Bien qu’hydrophile du fait de la présence de nombreux groupements hydroxyles polaires, l’amidon est insoluble dans l’eau froide. En effet, en dessous de 60°C, sa dispersion dans l’eau est réversible et une suspension d’amidon instable et blanche est obtenue, suspension encore appelée lait d’amidon. Il devient soluble après chauffage au-dessus de 60°C environ, température de gélatinisation de l’amidon. Cette température correspond à la température à partir de laquelle la structure granulaire de l’amidon sera modifiée de manière irréversible, conduisant à la perte de la biréfringence et de la solubilisation de l’amidon. Cette température dépend de l’origine de l’amidon et de la teneur en amylose (maïs : 62 à 80°C ; blé : 52 à 85°C ; pomme de terre : 58 à 65°C). A mesure que la température augmente, les grains d’amidon s’hydratent et gonflent, s’accompagnant d’une augmentation de la viscosité de la solution jusqu’à atteindre un pic de viscosité, correspondant au gonflement maximum des grains d’amidon. Une fois les grains gonflés au maximum, ils se déchirent provoquant la libération complète de l’amylose et de l’amylopectine.
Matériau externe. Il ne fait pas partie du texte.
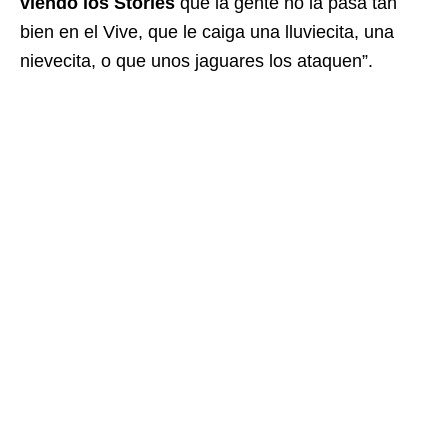
viendo los Stories
que la gente no la pasa tan
bien en el Vive, que le caiga una lluviecita, una
nievecita, o que unos jaguares los ataquen”.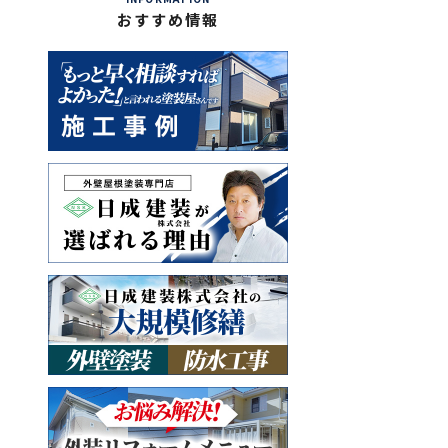
おすすめ情報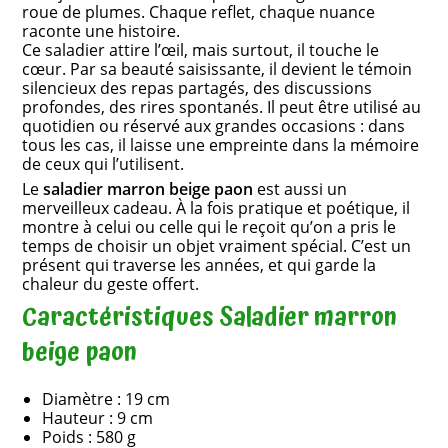
roue de plumes. Chaque reflet, chaque nuance
raconte une histoire.
Ce saladier attire l’œil, mais surtout, il touche le
cœur. Par sa beauté saisissante, il devient le témoin
silencieux des repas partagés, des discussions
profondes, des rires spontanés. Il peut être utilisé au
quotidien ou réservé aux grandes occasions : dans
tous les cas, il laisse une empreinte dans la mémoire
de ceux qui l’utilisent.
Le
saladier marron beige paon
est aussi un
merveilleux cadeau. À la fois pratique et poétique, il
montre à celui ou celle qui le reçoit qu’on a pris le
temps de choisir un objet vraiment spécial. C’est un
présent qui traverse les années, et qui garde la
chaleur du geste offert.
Caractéristiques Saladier marron
beige paon
Diamètre : 19 cm
Hauteur : 9 cm
Poids : 580 g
Cette libération s’accompagne d’une diminution de la viscosité de la solution. Cette solution est appelée empois d’amidon. Lors de la phase de refroidissement, la texture de l’amidon change, la viscosité augmente de nouveau, l’amidon devient opaque et forme un gel. L’amidon tend à retrouver une structure semi-cristalline, structure plus favorable qu’une structure amorphe. Pour cela, les chaînes d’amylose vont se réassocier et former des zones cristallines. Cette réorganisation structurale s’accompagne d’un relargage de l’eau présente, appelé synérèse, permettant une meilleure réorganisation des chaînes d’amylose en structures organisées. Ce phénomène est appelé rétrogradation de l’amidon, aboutissant à un solide ou à une solution suivant la concentration en amidon (Figure 35)192,193.
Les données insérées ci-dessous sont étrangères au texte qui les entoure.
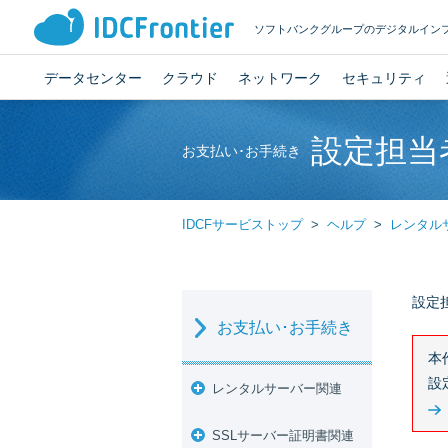
ソフトバンクグループのデジタルイン
データセンター
クラウド
ネットワーク
セキュリティ
設定担当
お支払い･お手続き
IDCFサービストップ
ヘルプ
レンタル
設定
お支払い･お手続き
本
設
レンタルサーバー関連
SSLサーバー証明書関連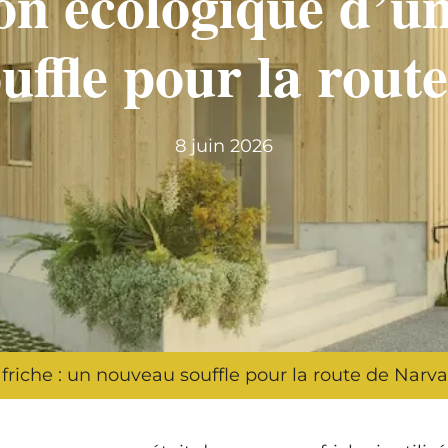
on écologique d’un
uffle pour la rout
8 juin 2026
friche : un nouveau souffle pour la route de Narv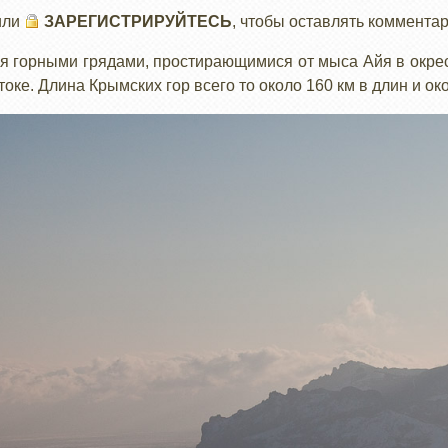
или
ЗАРЕГИСТРИРУЙТЕСЬ
, чтобы оставлять коммента
я горными грядами, простирающимися от мыса Айя в окрес
оке. Длина Крымских гор всего то около 160 км в длин и ок
ИЙ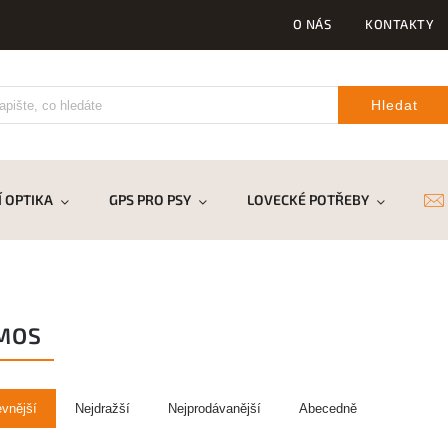
O NÁS
KONTAKTY
Hledat
 OPTIKA
GPS PRO PSY
LOVECKÉ POTŘEBY
DR
MOS
evnější
Nejdražší
Nejprodávanější
Abecedně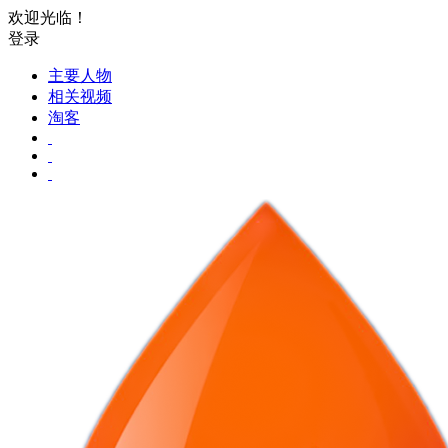
欢迎光临！
登录
主要人物
相关视频
淘客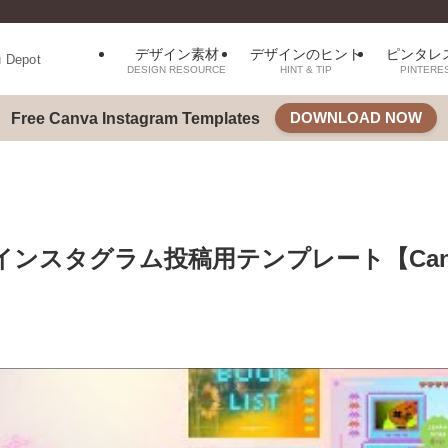
デザイン素材
デザインのヒント
ピンタレ
u Depot
DESIGN RESOURCE
HINT & TIP
PINTERE
DOWNLOAD NOW
Free Canva Instagram Templates
インスタグラム投稿用テンプレート【Can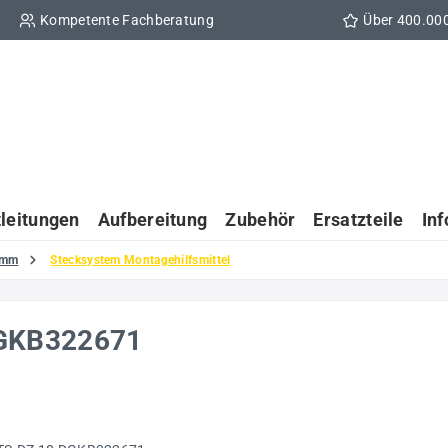
Kompetente Fachberatung
Über 400.00
tleitungen
Aufbereitung
Zubehör
Ersatzteile
In
 mm
Stecksystem Montagehilfsmittel
DGKB322671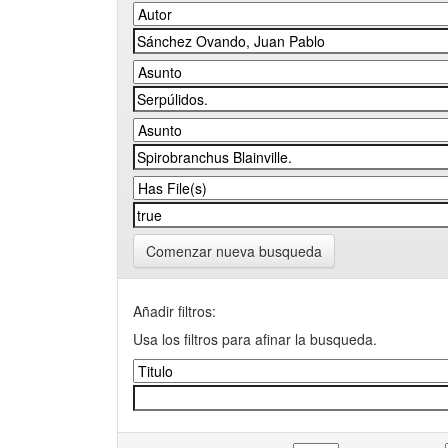
Comenzar nueva busqueda
Añadir filtros:
Usa los filtros para afinar la busqueda.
Figure 35 : Représentation schématique des différentes étapes de la solubilisation de l’amidon en solution aqueuse. La température est représentée en abscisse et la viscosité en ordonnée.
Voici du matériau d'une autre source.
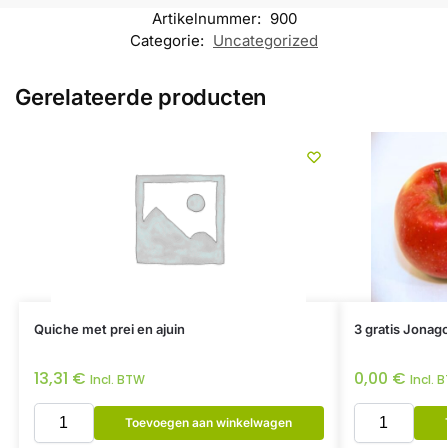
Artikelnummer:
900
Categorie:
Uncategorized
Gerelateerde producten
Quiche met prei en ajuin
3 gratis Jonag
13,31
€
0,00
€
Incl. BTW
Incl. 
Toevoegen aan winkelwagen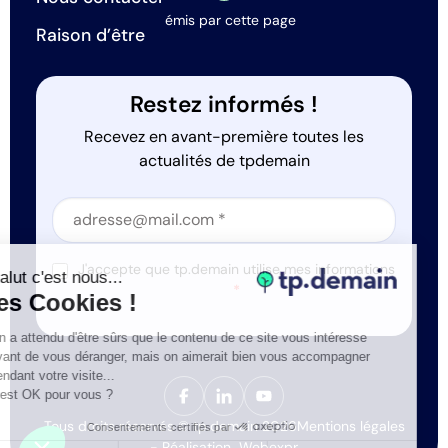
émis par cette page
Raison d’être
Restez informés !
Recevez en avant-première toutes les
actualités de tpdemain
Section
Section
J'accepte que tp.demain utilise mes informations
Salut c'est nous...
*
les Cookies !
On a attendu d'être sûrs que le contenu de ce site vous intéresse
avant de vous déranger, mais on aimerait bien vous accompagner
pendant votre visite...
C'est OK pour vous ?
Tous droits réservés © tp.demain 2026
Mentions légales
Consentements certifiés par
- Réalisation
Webexpr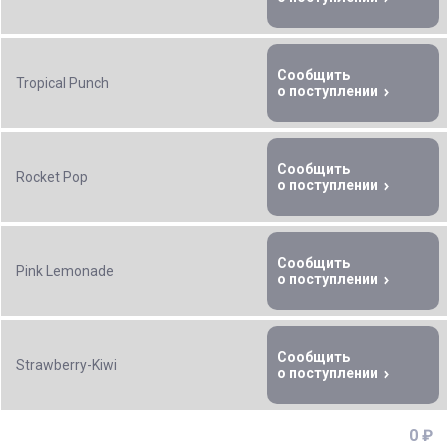
Сообщить
Tropical Punch
о поступлении
Сообщить
Rocket Pop
о поступлении
Сообщить
Pink Lemonade
о поступлении
Сообщить
Strawberry-Kiwi
о поступлении
0 ₽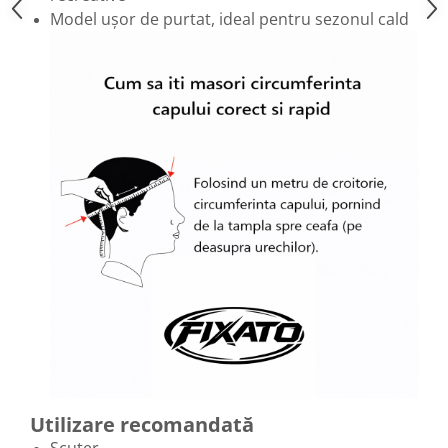
Model ușor de purtat, ideal pentru sezonul cald
Utilizare recomandată
Scuter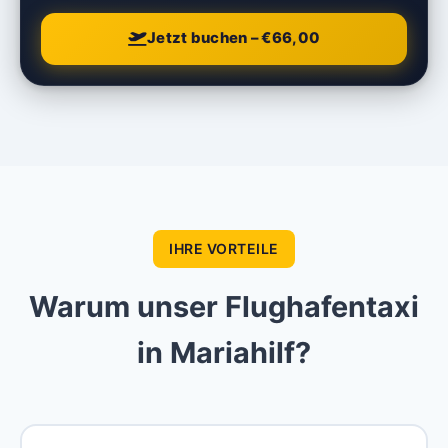
Jetzt buchen – €66,00
IHRE VORTEILE
Warum unser Flughafentaxi
in Mariahilf?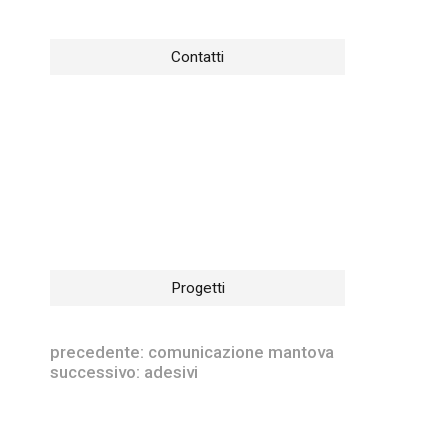
Contatti
Progetti
precedente:
comunicazione mantova
successivo:
adesivi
Différentes méthodes peuvent être utilisées pour solubiliser des grains d’amidon. Pour exemple, une solution aqueuse d’amidon est mise à chauffer ou bien autoclavée à 121°C pour dépasser la température de gélatinisation. Une autre technique consiste à effectuer un traitement chimique de l’amidon par dissolution dans du NaOH ou du DMSO par exemple194.